Akshaykumar · March 22, 2018, 4:31pm

Greetings,

Because of help of you guys I could make Image Resizer work,
But unfortunately I still could not make my Deep Learning Network work because of this error
“ERROR DL4J Feedforward Learner (Classification) 0:14 Execute failed: org.nd4j.linalg.exception.ND4JIllegalStateException: Failed to allocate [810024960] bytes”

You see it starts to learn and says something about Backdrop Epoch but soon after some time it stops and gives this error.
It looks like as soon I overcome one obstacle another is just waiting there for me to discover.
That’s what makes it more fun and challenging though.
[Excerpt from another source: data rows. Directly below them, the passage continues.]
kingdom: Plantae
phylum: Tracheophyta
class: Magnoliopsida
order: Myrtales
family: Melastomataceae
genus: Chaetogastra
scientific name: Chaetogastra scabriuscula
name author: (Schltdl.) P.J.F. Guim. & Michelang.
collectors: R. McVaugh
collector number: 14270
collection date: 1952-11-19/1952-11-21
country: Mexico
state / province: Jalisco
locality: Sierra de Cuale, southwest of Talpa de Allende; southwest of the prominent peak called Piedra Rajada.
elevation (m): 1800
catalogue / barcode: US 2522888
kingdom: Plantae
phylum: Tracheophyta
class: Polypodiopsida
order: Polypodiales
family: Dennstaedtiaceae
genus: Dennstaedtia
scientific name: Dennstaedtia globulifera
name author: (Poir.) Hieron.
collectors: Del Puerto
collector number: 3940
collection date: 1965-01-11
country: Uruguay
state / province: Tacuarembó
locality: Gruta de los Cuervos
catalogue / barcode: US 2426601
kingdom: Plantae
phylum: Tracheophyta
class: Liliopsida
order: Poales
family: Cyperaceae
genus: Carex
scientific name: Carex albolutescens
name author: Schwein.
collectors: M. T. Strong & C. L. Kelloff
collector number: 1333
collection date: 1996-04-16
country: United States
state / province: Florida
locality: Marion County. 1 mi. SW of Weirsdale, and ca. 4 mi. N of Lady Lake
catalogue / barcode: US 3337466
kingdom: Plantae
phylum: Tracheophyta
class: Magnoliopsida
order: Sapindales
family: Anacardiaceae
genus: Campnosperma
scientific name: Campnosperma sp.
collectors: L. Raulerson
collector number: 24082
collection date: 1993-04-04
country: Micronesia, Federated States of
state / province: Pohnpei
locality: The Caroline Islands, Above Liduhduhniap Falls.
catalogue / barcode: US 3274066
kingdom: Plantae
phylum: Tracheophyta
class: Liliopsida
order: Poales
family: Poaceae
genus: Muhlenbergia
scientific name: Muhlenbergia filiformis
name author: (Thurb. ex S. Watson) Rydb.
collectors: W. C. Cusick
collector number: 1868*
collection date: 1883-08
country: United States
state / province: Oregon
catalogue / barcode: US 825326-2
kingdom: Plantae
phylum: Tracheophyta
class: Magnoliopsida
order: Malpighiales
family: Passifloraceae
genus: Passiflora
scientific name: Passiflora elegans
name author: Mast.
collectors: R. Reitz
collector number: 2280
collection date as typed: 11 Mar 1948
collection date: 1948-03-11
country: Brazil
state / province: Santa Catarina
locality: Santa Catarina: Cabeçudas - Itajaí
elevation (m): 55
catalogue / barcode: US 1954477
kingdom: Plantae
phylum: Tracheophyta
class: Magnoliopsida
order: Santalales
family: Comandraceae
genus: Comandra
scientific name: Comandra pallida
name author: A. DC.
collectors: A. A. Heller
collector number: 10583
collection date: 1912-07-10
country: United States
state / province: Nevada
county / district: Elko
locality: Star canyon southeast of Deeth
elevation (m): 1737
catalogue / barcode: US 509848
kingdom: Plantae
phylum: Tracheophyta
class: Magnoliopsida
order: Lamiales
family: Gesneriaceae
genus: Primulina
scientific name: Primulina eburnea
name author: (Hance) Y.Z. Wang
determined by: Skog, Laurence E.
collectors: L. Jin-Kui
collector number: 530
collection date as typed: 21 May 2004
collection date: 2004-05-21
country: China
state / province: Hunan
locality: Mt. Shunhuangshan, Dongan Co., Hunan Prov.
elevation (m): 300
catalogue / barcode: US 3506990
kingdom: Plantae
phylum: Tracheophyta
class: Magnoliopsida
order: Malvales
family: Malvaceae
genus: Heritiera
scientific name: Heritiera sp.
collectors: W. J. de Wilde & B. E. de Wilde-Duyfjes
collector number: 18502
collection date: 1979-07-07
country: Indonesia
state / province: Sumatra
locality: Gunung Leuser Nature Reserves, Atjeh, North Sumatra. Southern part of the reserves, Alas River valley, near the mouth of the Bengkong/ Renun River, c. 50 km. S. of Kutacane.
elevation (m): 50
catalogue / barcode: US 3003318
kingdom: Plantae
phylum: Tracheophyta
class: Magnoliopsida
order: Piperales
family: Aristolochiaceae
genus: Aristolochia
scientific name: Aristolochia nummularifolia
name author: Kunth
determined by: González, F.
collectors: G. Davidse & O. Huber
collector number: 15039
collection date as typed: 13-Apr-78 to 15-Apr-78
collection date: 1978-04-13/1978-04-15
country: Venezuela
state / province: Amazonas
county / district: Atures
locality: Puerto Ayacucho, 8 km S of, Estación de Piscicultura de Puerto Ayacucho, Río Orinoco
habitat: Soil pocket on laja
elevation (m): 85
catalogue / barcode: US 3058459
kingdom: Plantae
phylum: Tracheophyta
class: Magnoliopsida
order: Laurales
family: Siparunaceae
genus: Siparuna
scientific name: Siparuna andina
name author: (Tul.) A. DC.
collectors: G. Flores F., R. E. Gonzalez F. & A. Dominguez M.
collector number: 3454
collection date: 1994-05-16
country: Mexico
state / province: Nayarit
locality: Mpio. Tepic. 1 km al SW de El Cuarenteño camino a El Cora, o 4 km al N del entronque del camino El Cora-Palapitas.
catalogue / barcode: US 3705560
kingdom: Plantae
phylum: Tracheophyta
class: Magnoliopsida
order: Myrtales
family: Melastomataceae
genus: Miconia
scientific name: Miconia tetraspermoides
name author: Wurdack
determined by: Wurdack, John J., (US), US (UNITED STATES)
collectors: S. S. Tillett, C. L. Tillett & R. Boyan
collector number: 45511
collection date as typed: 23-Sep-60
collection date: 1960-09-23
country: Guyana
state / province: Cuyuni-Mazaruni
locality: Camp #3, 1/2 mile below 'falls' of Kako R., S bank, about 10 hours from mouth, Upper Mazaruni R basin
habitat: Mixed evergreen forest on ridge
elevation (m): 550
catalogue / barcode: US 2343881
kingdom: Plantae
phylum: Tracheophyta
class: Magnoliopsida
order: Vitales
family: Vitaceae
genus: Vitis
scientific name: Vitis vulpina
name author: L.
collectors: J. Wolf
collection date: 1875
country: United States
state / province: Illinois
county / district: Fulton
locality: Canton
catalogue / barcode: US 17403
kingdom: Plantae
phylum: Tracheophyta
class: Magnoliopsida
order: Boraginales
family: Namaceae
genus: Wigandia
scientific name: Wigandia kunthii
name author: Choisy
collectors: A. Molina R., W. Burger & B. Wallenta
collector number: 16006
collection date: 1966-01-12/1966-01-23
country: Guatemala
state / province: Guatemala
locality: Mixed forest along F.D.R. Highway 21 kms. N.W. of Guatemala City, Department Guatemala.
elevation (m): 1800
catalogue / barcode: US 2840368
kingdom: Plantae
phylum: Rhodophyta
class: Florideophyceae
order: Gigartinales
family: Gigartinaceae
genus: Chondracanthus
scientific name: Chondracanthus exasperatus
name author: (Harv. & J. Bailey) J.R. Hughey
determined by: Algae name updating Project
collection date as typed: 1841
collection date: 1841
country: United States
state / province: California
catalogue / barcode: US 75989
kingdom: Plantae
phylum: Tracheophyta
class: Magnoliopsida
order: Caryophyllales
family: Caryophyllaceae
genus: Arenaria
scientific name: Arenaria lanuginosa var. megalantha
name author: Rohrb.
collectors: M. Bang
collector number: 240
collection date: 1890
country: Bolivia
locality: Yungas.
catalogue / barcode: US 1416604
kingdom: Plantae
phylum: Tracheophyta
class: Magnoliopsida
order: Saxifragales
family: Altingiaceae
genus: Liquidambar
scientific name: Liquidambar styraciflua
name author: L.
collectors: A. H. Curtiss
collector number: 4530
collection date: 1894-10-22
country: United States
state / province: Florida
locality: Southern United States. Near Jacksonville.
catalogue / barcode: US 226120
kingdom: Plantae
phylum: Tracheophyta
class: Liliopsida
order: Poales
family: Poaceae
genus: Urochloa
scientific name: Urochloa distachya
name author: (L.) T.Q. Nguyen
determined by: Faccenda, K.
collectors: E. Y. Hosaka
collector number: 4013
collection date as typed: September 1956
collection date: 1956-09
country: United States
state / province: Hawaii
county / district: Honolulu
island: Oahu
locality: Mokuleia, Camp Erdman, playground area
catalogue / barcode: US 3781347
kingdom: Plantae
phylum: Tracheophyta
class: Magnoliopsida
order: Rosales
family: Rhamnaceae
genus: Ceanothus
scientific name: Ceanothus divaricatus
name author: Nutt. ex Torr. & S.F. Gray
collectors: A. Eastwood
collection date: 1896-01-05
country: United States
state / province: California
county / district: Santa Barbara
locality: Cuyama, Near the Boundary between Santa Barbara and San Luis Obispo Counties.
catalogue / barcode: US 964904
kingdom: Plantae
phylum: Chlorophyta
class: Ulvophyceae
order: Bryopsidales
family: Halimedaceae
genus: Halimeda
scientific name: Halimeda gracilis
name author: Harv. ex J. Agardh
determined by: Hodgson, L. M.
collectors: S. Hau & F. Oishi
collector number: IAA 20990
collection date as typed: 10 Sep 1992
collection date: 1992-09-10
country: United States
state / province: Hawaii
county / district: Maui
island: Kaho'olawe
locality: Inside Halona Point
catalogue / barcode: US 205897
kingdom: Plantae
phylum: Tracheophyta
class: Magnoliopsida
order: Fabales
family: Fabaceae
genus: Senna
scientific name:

Also it learns till 0.89 epoch loss, what is optimum epoch loss.

With regards
Akshaykumar

nemad · March 22, 2018, 5:57pm

Hello Akshaykumar,

how large are the images you are using for training?
This error indicates that DL4J runs out of memory which is likely related to your input data size.

Greetings,

nemad

Akshaykumar · March 22, 2018, 6:32pm

Greetings,

I am using 256 x 256 x 30, 159 images of MRI. (2.9 GB of dicom images then converted into Nfti)
I think the data is pretty large.
Can I take help of cloud GPU.
Is there any node for cloud GPU.

With regards
Akshaykumar

Akshaykumar · March 22, 2018, 7:01pm

Greetings

@nemad
Thanks for the question.
It prompted me to use lesser image matrix.
But now I am thinking what is the ideal image matrix size.
I used 64 x 64 x 15 which is like a big step down from what I was previously using 256 x 256 x 30. (it ran with 64 one but did not ran with 128 or 256 matrix )
Please tell me the significance of the change in this matrix size.
I am worried that it may change the accuracy and results of my deep network.

With regards
Akshaykumar

nemad · March 23, 2018, 12:00pm

Hello Akshaykumar,

that is a very tricky question.
This depends on the kind of network you are using (especially it’s receptive field i.e. the volume of input it covers) and the kind of task you are trying to solve.
Anyway, you will have to make this trade-off unless you can move to a larger machine.
Regarding your cloud question: No we don’t have cloud GPU nodes but you can run KNIME on a cloud server that has a big GPU. Note that we currently don’t support multi-GPU training (unless you use the Python Learner node to orchestrate the training).

Cheers,

nemad

Akshaykumar · March 23, 2018, 7:35pm

Dear Nemad
Thank you.
I will try to find optimum matrix size.

With regards
Akshaykumar

system · June 2, 2023, 8:49pm

This topic was automatically closed 90 days after the last reply. New replies are no longer allowed.